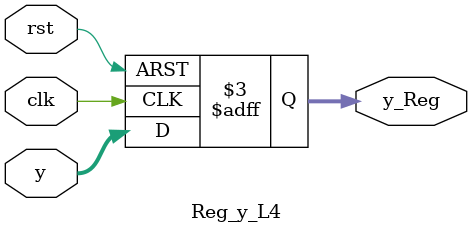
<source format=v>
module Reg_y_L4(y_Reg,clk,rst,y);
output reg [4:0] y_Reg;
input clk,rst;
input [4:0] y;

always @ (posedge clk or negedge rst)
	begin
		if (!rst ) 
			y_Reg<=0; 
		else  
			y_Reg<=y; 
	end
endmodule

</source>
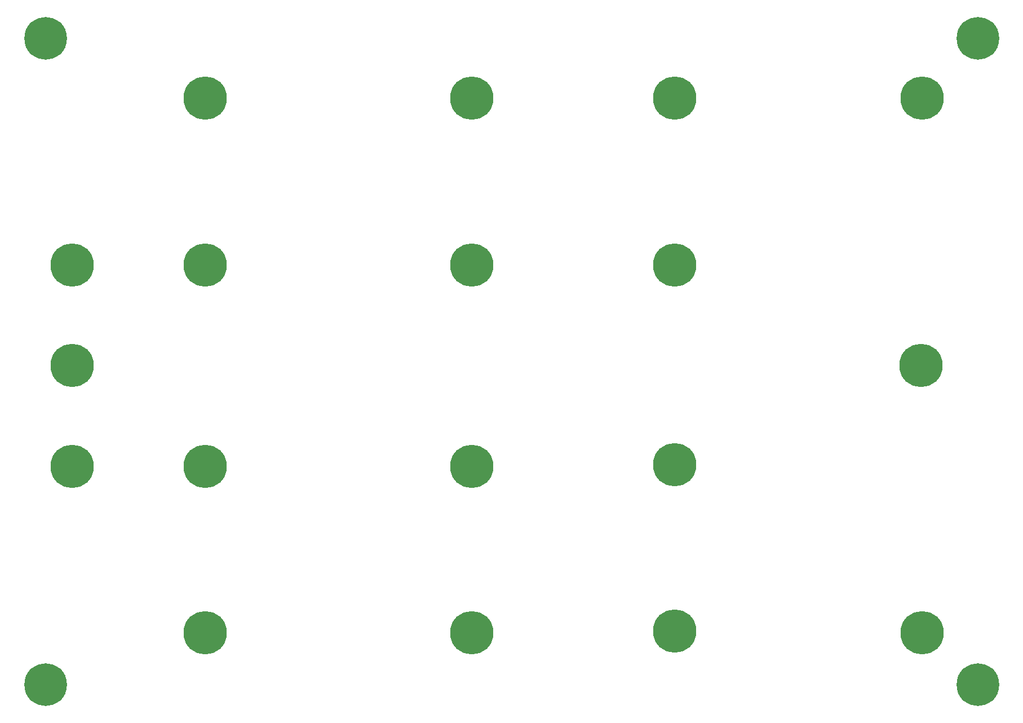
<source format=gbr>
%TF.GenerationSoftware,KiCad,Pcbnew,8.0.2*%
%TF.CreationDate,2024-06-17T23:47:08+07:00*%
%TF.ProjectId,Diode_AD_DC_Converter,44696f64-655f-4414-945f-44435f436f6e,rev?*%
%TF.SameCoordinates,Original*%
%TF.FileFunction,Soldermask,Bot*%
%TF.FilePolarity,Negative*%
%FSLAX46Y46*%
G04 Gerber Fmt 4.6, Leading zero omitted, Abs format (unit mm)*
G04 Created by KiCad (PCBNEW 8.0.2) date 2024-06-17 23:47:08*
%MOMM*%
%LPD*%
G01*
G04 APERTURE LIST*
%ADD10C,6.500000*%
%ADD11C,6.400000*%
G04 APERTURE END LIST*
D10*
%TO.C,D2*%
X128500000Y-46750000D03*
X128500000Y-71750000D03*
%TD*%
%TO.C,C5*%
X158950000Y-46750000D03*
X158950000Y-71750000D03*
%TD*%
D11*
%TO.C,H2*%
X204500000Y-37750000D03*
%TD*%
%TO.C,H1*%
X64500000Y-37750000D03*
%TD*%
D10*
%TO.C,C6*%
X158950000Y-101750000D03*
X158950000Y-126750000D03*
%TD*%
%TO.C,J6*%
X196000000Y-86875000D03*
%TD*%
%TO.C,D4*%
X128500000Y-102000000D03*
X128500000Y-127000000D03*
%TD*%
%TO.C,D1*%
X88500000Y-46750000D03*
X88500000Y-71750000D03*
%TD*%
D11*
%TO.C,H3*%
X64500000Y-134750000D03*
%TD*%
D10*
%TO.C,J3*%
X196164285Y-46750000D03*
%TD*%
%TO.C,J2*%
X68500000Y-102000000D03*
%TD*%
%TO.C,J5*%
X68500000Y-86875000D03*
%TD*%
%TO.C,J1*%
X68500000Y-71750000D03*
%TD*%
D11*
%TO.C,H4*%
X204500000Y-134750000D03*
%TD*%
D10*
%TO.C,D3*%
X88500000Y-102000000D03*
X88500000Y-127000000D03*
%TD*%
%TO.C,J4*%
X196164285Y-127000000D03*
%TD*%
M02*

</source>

----------------------------------------

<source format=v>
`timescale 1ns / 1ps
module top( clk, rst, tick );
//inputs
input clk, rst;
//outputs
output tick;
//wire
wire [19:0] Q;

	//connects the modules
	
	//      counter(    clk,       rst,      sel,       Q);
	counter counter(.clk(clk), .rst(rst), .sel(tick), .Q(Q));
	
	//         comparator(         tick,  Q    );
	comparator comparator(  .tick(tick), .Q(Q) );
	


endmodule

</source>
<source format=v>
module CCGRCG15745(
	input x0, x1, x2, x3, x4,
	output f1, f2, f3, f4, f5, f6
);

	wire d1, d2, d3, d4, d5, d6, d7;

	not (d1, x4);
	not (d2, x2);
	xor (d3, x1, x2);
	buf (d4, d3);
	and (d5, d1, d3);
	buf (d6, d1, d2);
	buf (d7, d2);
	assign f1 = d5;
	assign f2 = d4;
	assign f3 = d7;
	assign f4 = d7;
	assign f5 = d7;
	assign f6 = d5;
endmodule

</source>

----------------------------------------

If a line in the entries above holds "tick", include it in the count; report nothing but the resulting number.

5